Der Telekombranche steht die nächste Übernahmeschlacht ins Haus: KPN-Chef Ad Scheepbouwer hat am Montag klar zu verstehen gegeben, dass er sich mit einer Absage von MMO2 für sein freundliches Fusionsangebot nicht zufrieden geben wird.

HB AMSTERDAM. KPN sei weiter an einer Fusion mit dem britischen Mobilfunkanbieter interessiert, die Logik einer Fusion bleibe intakt, sagte Scheepbouwer am Montag bei der Präsentation des Geschäftsergebnisses 2003 mit. Er sehe weiterhin „sinnvolle Gründe“ für einen Zusammenschluss beider Unternehmen. KPN wolle weiterhin ein größerer Mobilfunkbetreiber werden, aber ein Zusammenschluss mit MMO2 müsse finanziell tragbar sein.

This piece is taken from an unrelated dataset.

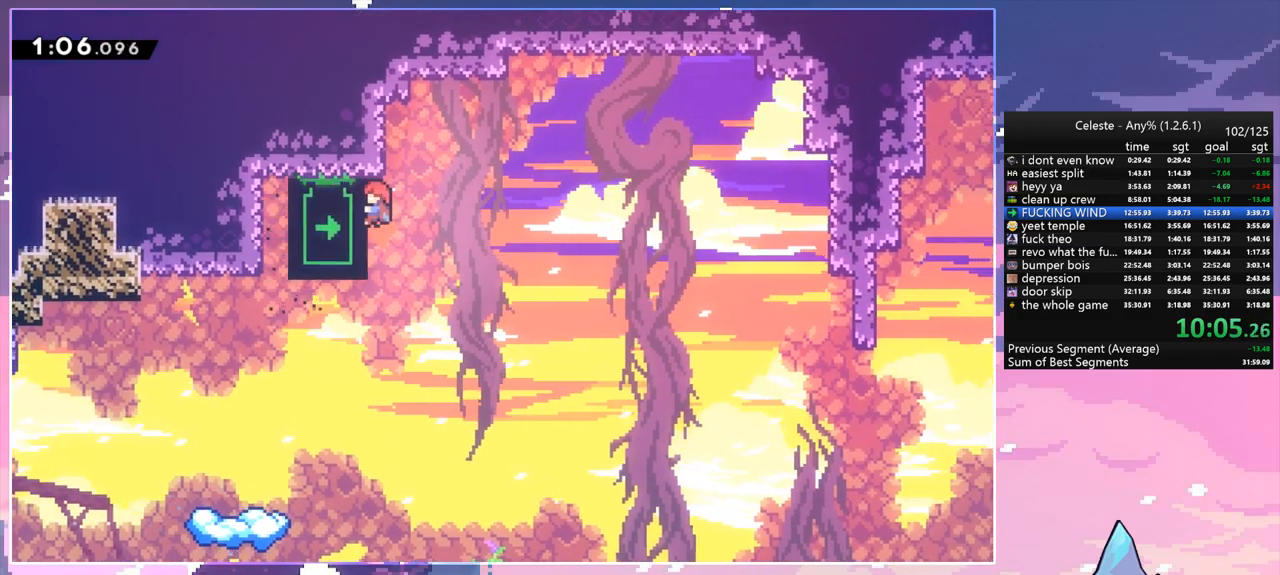
{"keys": [], "events": [[450, "up", "up"], [500, "grab", "up"]]}
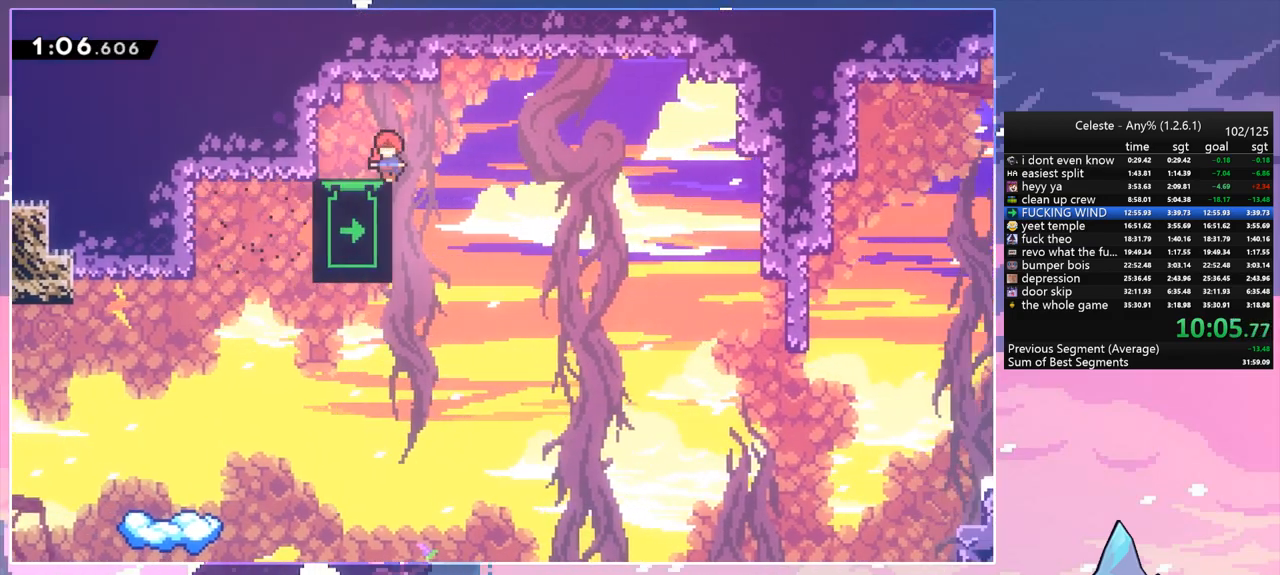
{"keys": ["down"], "events": [[50, "down", "down"], [50, "right", "down"], [183, "right", "up"]]}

Scheepbouwer bestätigte, dass KPN ein Angebot für eine freundliche Übernahme abgegeben hat. Es habe Verhandlungen gegeben, die Briten hätten aber das Angebot abgelehnt. Die Gespräche seien daraufhin beendet worden.

Die beiden Telekomanbieter konnten sich bei Fusionsverhandlungen laut Medienberichten nicht auf einen Preis einigen. Der britischen Zeitung „The Independent“ zufolge ist nun ein feindlicher Übernahmeversuch möglich. “Wir schließen keine Option aus“, zitierte die Zeitung einen KPN-Sprecher.